Exercise
Can you repeat the data word for word, from its first line through the line that contains "Covid-árvák Fejérben", including both of those lines?

_ _ _ _ _

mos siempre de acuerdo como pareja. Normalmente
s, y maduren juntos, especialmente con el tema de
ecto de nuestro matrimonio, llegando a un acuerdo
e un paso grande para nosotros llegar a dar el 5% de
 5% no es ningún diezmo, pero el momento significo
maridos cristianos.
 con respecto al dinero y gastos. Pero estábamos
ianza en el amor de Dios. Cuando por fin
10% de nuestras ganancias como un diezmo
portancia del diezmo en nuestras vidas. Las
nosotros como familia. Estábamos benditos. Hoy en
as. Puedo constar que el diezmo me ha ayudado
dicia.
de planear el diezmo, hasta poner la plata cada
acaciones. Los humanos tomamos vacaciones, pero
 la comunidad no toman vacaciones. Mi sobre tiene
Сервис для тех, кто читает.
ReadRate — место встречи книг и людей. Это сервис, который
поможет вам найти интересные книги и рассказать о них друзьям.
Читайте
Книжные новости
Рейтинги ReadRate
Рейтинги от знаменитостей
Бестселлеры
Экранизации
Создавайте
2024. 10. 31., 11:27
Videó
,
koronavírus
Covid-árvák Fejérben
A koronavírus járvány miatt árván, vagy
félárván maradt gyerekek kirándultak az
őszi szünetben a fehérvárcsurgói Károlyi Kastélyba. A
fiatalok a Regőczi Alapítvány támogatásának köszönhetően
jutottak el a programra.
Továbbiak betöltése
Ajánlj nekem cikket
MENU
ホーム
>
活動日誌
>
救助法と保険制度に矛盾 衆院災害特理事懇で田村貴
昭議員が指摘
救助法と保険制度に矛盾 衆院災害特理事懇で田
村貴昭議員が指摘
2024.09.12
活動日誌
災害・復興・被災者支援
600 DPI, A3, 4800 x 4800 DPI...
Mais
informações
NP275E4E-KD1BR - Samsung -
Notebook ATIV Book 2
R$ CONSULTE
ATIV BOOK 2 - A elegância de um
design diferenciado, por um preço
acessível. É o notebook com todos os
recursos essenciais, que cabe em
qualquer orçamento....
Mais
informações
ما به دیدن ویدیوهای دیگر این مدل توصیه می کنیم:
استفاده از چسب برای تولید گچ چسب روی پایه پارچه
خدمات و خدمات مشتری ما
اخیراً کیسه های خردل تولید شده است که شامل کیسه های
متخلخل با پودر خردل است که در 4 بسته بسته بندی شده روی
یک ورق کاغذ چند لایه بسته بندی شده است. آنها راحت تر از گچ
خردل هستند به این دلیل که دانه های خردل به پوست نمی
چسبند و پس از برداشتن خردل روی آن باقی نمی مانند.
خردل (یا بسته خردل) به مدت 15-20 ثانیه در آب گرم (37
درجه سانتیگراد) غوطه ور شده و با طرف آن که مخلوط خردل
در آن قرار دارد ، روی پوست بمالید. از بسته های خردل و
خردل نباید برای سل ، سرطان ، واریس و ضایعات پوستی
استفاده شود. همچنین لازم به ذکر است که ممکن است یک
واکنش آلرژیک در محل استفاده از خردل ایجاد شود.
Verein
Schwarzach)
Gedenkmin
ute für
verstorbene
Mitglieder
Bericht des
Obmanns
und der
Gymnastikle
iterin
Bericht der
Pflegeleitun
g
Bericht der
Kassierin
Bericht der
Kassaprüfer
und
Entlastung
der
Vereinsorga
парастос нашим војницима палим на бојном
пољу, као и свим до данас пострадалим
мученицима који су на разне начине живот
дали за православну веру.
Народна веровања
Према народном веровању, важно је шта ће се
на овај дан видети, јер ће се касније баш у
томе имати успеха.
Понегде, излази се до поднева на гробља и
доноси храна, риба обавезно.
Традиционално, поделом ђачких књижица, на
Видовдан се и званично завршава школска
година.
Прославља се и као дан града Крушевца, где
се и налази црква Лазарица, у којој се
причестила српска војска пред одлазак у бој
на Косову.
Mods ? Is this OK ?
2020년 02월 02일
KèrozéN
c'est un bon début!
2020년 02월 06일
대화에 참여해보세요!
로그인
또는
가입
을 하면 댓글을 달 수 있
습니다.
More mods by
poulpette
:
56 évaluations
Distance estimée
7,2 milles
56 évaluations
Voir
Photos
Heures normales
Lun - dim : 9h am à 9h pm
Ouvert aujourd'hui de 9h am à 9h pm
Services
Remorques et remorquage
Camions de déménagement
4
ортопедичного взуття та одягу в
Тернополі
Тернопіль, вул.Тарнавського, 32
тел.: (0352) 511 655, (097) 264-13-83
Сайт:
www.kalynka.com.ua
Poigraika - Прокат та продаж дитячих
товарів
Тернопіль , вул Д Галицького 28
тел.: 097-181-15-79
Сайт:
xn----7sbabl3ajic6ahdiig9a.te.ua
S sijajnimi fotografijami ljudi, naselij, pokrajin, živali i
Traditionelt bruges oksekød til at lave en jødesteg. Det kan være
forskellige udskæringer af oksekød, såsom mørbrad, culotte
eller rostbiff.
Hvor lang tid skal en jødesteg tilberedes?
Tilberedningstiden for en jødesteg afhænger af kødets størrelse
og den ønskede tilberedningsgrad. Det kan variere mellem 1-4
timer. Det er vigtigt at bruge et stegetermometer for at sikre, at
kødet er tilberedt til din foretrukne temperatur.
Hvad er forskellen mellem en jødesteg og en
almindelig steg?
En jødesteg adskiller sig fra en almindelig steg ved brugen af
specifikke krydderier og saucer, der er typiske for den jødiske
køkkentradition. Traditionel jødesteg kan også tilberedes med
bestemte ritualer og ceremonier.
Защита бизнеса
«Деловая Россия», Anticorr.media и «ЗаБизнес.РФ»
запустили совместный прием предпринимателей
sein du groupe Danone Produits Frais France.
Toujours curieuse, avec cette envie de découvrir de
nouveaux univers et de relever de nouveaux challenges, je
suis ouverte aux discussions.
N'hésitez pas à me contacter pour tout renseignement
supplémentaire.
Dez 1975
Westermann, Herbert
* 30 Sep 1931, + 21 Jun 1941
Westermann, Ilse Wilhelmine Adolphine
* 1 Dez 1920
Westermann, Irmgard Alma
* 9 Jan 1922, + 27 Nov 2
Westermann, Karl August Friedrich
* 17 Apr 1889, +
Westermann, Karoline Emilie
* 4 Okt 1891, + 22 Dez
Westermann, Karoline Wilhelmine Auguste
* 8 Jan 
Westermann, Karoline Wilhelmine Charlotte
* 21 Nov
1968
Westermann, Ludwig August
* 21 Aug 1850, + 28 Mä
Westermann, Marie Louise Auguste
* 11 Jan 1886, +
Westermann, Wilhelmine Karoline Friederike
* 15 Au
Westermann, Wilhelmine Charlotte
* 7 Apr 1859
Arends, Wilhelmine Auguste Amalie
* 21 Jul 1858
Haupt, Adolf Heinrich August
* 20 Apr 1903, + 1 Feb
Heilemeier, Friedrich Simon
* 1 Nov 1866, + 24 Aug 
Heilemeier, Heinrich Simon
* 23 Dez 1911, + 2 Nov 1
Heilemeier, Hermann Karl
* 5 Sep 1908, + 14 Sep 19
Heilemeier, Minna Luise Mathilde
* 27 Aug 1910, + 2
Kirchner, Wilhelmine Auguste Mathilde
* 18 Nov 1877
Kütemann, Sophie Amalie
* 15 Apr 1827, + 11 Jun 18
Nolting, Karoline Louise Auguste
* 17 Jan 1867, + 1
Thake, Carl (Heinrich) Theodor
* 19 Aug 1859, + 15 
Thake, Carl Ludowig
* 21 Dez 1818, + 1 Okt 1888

_ _ _ _ _

Final answer
mos siempre de acuerdo como pareja. Normalmente
s, y maduren juntos, especialmente con el tema de
ecto de nuestro matrimonio, llegando a un acuerdo
e un paso grande para nosotros llegar a dar el 5% de
 5% no es ningún diezmo, pero el momento significo
maridos cristianos.
 con respecto al dinero y gastos. Pero estábamos
ianza en el amor de Dios. Cuando por fin
10% de nuestras ganancias como un diezmo
portancia del diezmo en nuestras vidas. Las
nosotros como familia. Estábamos benditos. Hoy en
as. Puedo constar que el diezmo me ha ayudado
dicia.
de planear el diezmo, hasta poner la plata cada
acaciones. Los humanos tomamos vacaciones, pero
 la comunidad no toman vacaciones. Mi sobre tiene
Сервис для тех, кто читает.
ReadRate — место встречи книг и людей. Это сервис, который
поможет вам найти интересные книги и рассказать о них друзьям.
Читайте
Книжные новости
Рейтинги ReadRate
Рейтинги от знаменитостей
Бестселлеры
Экранизации
Создавайте
2024. 10. 31., 11:27
Videó
,
koronavírus
Covid-árvák Fejérben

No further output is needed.